Trecho de origem:
A cenotécnica demonstra a preocupação em ampliar os espaços de divulgação dessa concepção de cultura, mobilizando todos os esforços no sentido de atender a essas demandas. Quando a cenotécnica utiliza a expressão "a gente abriu mão", fica implícito que ela está incorporando outros trabalhadores técnicos em sua fala, já que esse é um trabalho coletivo. Ficou claro que há um forte envolvimento com a realização do trabalho na área técnica, o que vai muito além das relações de trabalho estabelecidas com a instituição. Essa preocupação parece decorrer da própria relação que esse trabalhador constrói com o seu ofício, pois é através dos espaços de divulgação da obra de arte que ele obtém o reconhecimento social de seu trabalho.

Nesse sentido, a atuação do profissional técnico de apoio aos espetáculos é impulsionada a desenvolver um dinamismo imposto pelas próprias características do trabalho (Ramos, 2002). Podemos notar que tal trabalho traz uma mistura de saberes tradicionais da cultura com saberes advindos do uso de tecnologia, que são adquiridos fora daquele espaço de trabalho e por iniciativa própria do trabalhador, como são os casos da busca por cursos na área de sonoplastia e iluminação. Isso é confirmado pelo depoimento do sonoplasta do Balé da Cidade (23/11/2006):

Na área da dança, foi na prática mesmo, a pessoa, o coreógrafo mostrando pra mim tudo, o nome do ato, o movimento da posição que o bailarino fazia e eu fui aprendendo no dia a dia, aprendendo, porque eu, em dança, sabia, assim, só o acompanhamento das aulas que eram básicas, iniciação à dança moderna. Aqui não, aqui é uma companhia profissional que eu tive que... Até a parte de sonorização. Eu faço sempre cursos para poder sempre estar atualizado na parte técnica, não é? Agora, a área de dança foi nos ensaios que eu fui aprendendo como são a nomenclatura, os movimentos para poder soltar o som na hora certa.

Segundo Ratto, na área de teatro, a tecnologia pode contribuir com o processo de criação, mas não pode ser decisiva nesse processo, pois ela deverá sempre ser um meio e não um fim. "Não se deixe seduzir pela tecnologia: ela é fascinante, mas escraviza, limita sua criatividade, pois ficará permanentemente submetida aos cânones de estruturas e mecanismos não modificáveis." (Ratto, 1999, p.89).

Tratando ainda das especificidades do trabalho nessa área, podemos destacar a importância do trabalho do técnico em iluminação para o espetáculo, considerando que a luz serve para iluminar alguns pontos que devem ser destacados no palco, mas, sobretudo, desempenha outro papel fundamental:

Às vezes, o tempo que uma cena entra, ela tem que estar muito ligada com a intenção do diretor, o tempo que aquilo acontece. [...]. Então, às vezes, você precisa colaborar com isso; nesse ponto que ela ajuda a direção, a direção do ator, direção mesmo. Ela está muito próxima do diretor de cena, a iluminação e a direção muito próximas; você consegue aplausos ou não. [...] Se você consegue fazer com a luz, segurar a luz apagada e aumentar nessa hora, você despeja o aplauso inteiro em cima do maestro. Então, você consegue ajudar o maestro ou atrapalhar muito; se você hesita nessa luz, a platéia acha que a luz vai apagar de novo, ou que alguma coisa vai acontecer e eles não aplaudem. E você, na luz, você faz ou não muito mais do que eles estão imaginando, você consegue subir a plateia (Técnico em iluminação, 26/11/2004).

Detalhes do exercício:
No texto sobre o trabalho técnico nos espetáculos, o que, segundo Ratto, a tecnologia deve sempre ser no processo de criação teatral?

Dados fornecidos:
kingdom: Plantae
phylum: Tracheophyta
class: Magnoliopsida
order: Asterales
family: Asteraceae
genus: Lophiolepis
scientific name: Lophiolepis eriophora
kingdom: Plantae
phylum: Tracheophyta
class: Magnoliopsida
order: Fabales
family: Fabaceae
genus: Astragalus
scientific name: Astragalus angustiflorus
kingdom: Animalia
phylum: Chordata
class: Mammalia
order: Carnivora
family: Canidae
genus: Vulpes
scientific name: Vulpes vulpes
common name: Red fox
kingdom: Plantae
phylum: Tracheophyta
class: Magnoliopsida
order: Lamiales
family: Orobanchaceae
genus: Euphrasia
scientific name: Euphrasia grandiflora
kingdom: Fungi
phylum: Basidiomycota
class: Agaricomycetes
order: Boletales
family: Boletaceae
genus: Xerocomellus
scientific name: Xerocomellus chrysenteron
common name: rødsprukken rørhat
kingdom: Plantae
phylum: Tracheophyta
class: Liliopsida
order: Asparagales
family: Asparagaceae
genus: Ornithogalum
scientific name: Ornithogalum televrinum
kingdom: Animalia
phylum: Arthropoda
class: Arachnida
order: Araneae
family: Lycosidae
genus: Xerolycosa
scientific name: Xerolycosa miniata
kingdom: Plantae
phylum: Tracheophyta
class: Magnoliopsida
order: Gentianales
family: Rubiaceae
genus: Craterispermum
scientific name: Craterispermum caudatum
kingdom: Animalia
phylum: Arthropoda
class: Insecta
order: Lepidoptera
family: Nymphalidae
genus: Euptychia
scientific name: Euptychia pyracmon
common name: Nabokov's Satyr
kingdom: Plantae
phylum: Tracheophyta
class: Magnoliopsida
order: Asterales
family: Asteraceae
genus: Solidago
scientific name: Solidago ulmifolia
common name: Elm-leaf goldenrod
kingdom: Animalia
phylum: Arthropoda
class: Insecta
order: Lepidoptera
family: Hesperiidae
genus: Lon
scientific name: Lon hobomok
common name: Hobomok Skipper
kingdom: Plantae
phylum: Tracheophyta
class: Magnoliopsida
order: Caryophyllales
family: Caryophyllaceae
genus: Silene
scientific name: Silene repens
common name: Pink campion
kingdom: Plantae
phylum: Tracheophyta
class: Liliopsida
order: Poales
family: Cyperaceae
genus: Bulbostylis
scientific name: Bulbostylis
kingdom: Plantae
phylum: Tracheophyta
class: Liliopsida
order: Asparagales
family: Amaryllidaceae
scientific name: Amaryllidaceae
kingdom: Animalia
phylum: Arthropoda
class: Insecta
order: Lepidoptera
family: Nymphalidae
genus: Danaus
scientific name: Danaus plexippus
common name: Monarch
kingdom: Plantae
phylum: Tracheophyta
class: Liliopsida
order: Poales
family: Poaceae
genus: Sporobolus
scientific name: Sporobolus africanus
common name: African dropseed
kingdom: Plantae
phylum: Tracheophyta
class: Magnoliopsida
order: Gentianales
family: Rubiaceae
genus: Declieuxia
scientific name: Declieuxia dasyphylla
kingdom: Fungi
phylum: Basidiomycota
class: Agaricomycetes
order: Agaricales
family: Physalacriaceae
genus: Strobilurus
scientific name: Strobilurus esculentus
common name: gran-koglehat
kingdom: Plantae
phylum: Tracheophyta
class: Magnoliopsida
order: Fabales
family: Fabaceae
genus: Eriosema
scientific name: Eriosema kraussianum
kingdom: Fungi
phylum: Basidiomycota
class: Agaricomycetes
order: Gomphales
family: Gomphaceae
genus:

Resposta do exercício:
Ela deve sempre ser um meio, e não um fim.